§ **Tâche 1**:
Dans le billet sur les anomalies de physique des particules, avec combien de collaborateurs le nouveau modèle a-t-il été proposé ?
§ **Tâche 2**:
Prolongez le billet sur les anomalies de physique des particules en reprenant juste après sa dernière phrase.

§ **Extrait source**:

"""

Une explication commune à de nombreuses anomalies de physique des particules
For my English-speaking readers, this post consists of the French adaptation of this one that appeared earlier this week, in which I discuss several of the anomalies present in high-energy physics data.
Cette semaine s’annonce tout aussi pénible que la précédente. Je respire cependant un petit peu plus… Et du coup, voici un nouveau post, comme prévu le jeudi. Certes jeudi soir, mais c’est toujours jeudi.
Le sujet du jour concerne mon dernier article de recherche qui est sorti la semaine dernière. Avec deux collaborateurs, nous avons proposé un nouveau modèle étendant le Modèle Standard de la physique des particules. Jusque là, rien de bien folichon vu que de nouveaux modèles sont proposés quotidiennement. Cependant, la nouveauté est que notre modèle fournit une explication à un grand nombre d’anomalies présentes dans les données de physique des particules.

"""

§ **Extraits d'items**:
"""

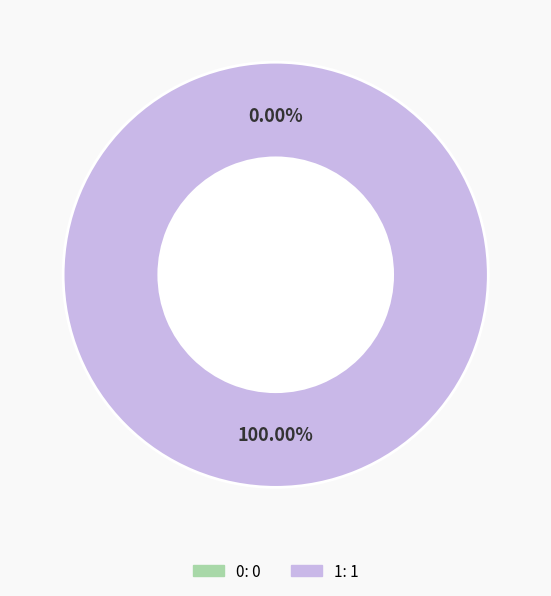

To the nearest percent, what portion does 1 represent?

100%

"""
"""

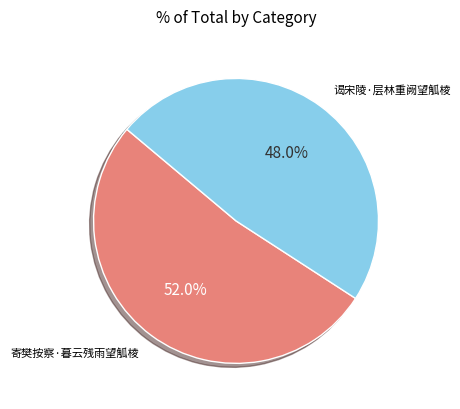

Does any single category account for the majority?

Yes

"""

§ **Réponse 1**:
Avec deux collaborateurs.

§ **Réponse 2**:
Ce modèle contient des leptoquarks, dont j’ai discuté l’existence dans ce blog général il y a quelques mois et dans ce blog orienté matière noire plus récemment. Les leptoquarks sont des particules hypothétiques qui ont la particularité d’interagir simultanément avec un lepton et un quark du Modèle Standard.
Dans notre modèle, nous avons décidé d’inclure trois leptoquarks. Pourquoi trois ? Et bien, dans le Modèle Standard, nous avons trois neutrinos, trois leptons chargés (électrons, muons et taus), trois quarks de type up (up, charme et top) et trois quarks de type down (down, étrange et bottom). Tout va donc par trois, et il est ainsi très tentant de garder cette structure lorsque l’on ajoute des nouvelles particules.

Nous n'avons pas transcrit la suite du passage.